Im Übrigen spricht für die Ernsthaftigkeit und rechtliche Verbindlichkeit der eingegangenen Zahlungsverpflichtung, dass die Klägerin bereits im Juli 2013 und damit deutlich vor Erlass des Widerspruchsbescheids (17. Juli 2014) die laufenden Mietzahlungen aufgenommen hat, obwohl dies bei ihrem damals erzielten Nettoeinkommen, das zumeist um 900 EUR lag, bedeutete, dass sie regelmäßig Anteile ihres Erwerbstätigenfreibetrags nach § 11b Abs. 3 SGB II einsetzen musste. Ebenso ist zu berücksichtigen, dass die Kläger vorliegend keinen eigenen wirtschaftlichen Vorteil aus der praktizierten mietvertraglichen Vereinbarung ziehen.

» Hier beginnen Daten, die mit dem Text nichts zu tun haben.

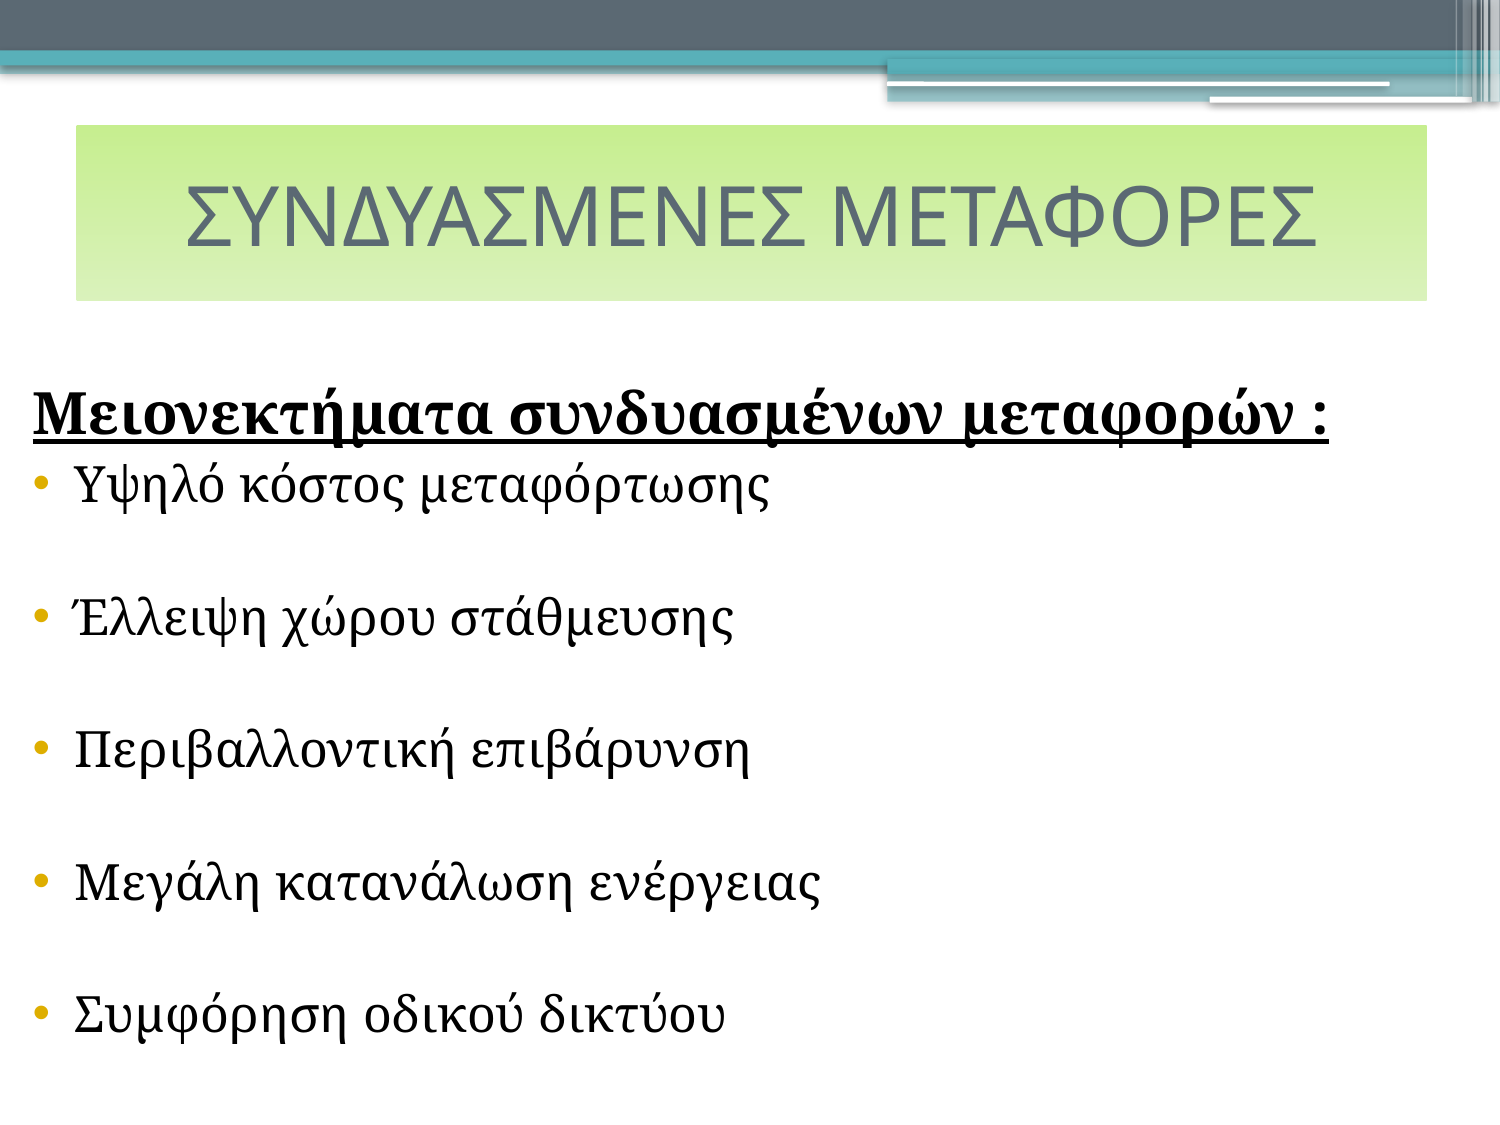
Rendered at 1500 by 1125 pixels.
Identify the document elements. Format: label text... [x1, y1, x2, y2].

Denn aufgrund der Höhe des Erwerbseinkommens finanzieren sie ihren Lebensunterhalt weitgehend aus eigenen Kräften und müssen auch die Mietaufwendungen zumindest teilweise selbst aufbringen. Es handelt sich hier nicht um einen Vertrag (allein) zu Lasten des SGB II-Leistungsträgers.

32

Vorliegend haben die Kläger eine praktikable und unter Bekannten mögliche Lösung ihres Unterkunftsproblems gefunden, die für beide Mietvertragsparteien von Vorteil war. Diese zunächst als Übergangslösung gedachte Wohnform im Haus des Zeugen hat sich als auf Dauer tragfähig erwiesen. Der Beklagte hat bei der Leistungsgewährung die KdU-Aufwendungen von 300 EUR monatlich zu berücksichtigen.

33

Die Kostenentscheidung beruht auf § 193 SGG.

34

Ein Grund für die Zulassung der Revision im Sinne von § 160 SGG liegt nicht vor; es handelt sich um eine Einzelfallentscheidung auf geklärter Rechtsgrundlage.